Wednesday 25 March 2015

Surgery Drama

Those of you who know me, know that I suffer from severe depression, anxiety, PCOS, infertility and fibromyalgia... You also know that I was supposed to be going up to Toronto in a few months for surgery, to try to help with these issues.... Well, it's looking like that might not happen. What they fail to tell you in the beginning, is that you have to go up, not once, but twice (and if I had a car or knew someone reliable with a car, that would be easy). You ALSO are required to stay in town an extra two days post op, in a hotel. Wonderful information, at the BEGINNING of the year long journey.

However, I'm a mere two months from surgical day, and just getting this information now.... with no time to save up the money... no time to get rides, no time to beg for help... So it's looking like I may have to cancel the surgury I so desperately need to heal my body, and get on my feet working. 

I've tried to be positive, I have tried hard to fix my broken life... but... I clearly cannot.

At my wits end
-Ali

Never Decide for Someone That They Would be Better off Without You...

They might start to believe it, and leave you behind, floating like sand in the wind.

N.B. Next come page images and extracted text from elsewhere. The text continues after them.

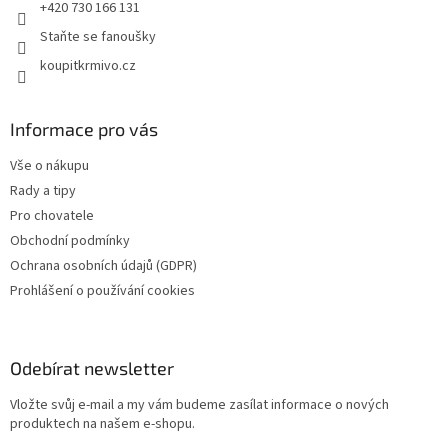
+420 730 166 131
Staňte se fanoušky
koupitkrmivo.cz
Informace pro vás
Vše o nákupu
Rady a tipy
Pro chovatele
Obchodní podmínky
Ochrana osobních údajů (GDPR)
Prohlášení o používání cookies
Odebírat newsletter
Vložte svůj e-mail a my vám budeme zasílat informace o nových
produktech na našem e-shopu.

Not many who know me, know the REAL me.. Frankly, I didn't know the real me until a short while ago, when I realized I chased off the person I loved more than anyone else. Nine years off and on, but we always went back to each other, ALWAYS.... And when I got that news one day, that I was infertile, I made the choice for him... I decided he deserved a woman, who could give him a future one day. A family. For months I pushed him away, when all I wanted to do was hold him close... For months I forced myself to stay away from him, to give him a chance at happiness... For months I spiralled into the most severe depression I've ever felt.

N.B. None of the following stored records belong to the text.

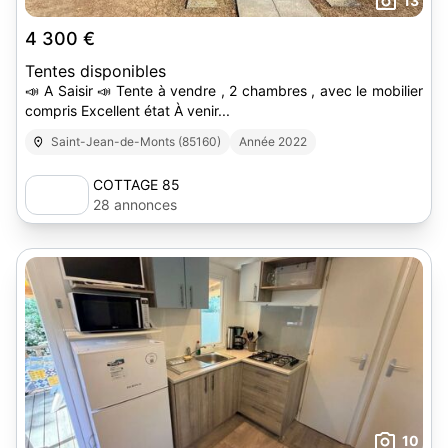
13
4 300 €
Tentes disponibles
📣 A Saisir 📣 Tente à vendre , 2 chambres , avec le mobilier
compris Excellent état À venir...
Saint-Jean-de-Monts (85160)
Année 2022
COTTAGE 85
28 annonces
10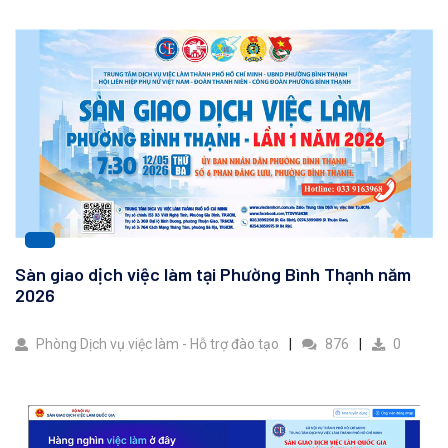
Sàn giao dịch việc làm tại Phường Bình Thạnh năm
2026
Phòng Dịch vụ việc làm - Hỗ trợ đào tạo
876
0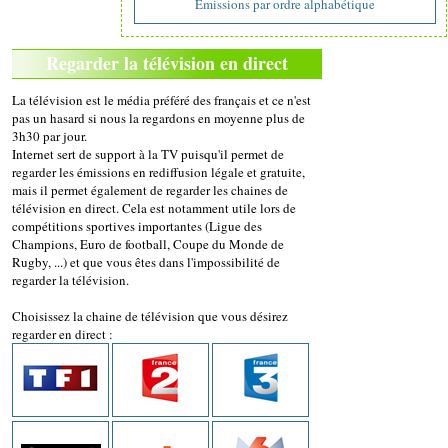
Emissions par ordre alphabétique
Regarder la télévision en direct
La télévision est le média préféré des français et ce n'est
pas un hasard si nous la regardons en moyenne plus de
3h30 par jour.
Internet sert de support à la TV puisqu'il permet de
regarder les émissions en rediffusion légale et gratuite,
mais il permet également de regarder les chaines de
télévision en direct. Cela est notamment utile lors de
compétitions sportives importantes (Ligue des
Champions, Euro de football, Coupe du Monde de
Rugby, ...) et que vous êtes dans l'impossibilité de
regarder la télévision.
Choisissez la chaine de télévision que vous désirez
regarder en direct :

Now... it's all over... he's gone off, to find a brighter future... without me. Now, I'm dying inside.

The past weeks have been hell, so I caved, and I contacted him. I missed his scent, his touch, his kisses in my hair. I missed his constant and steadfast love, that I know (now), I would have had forever if I hadn't been so presumptuous.

It is an odd thing when you are head over heels in love with someone, who was yours, was always yours, until YOU pushed them away, yourself.. and they offer to get you on a dating site to find someone else. Odd, and terribly painful. I have been crying all the time the past few days. Crying myself to sleep, waking up in a pool of tears, crying in the shower, on the bus, and yes even into my coffee...

How can I fix this? I've prayed to gods I don't believe in. I have begged, pleaded to turn back time... but I know I chose this path, I made him leave me.... made him find someone else. I have no one to blame but myself.

So, readers... please, don't you EVER decide that someone would be better off without you... because they can be, but you wont be.

The last gift I received from him... Nearly a year later, I still have it dried.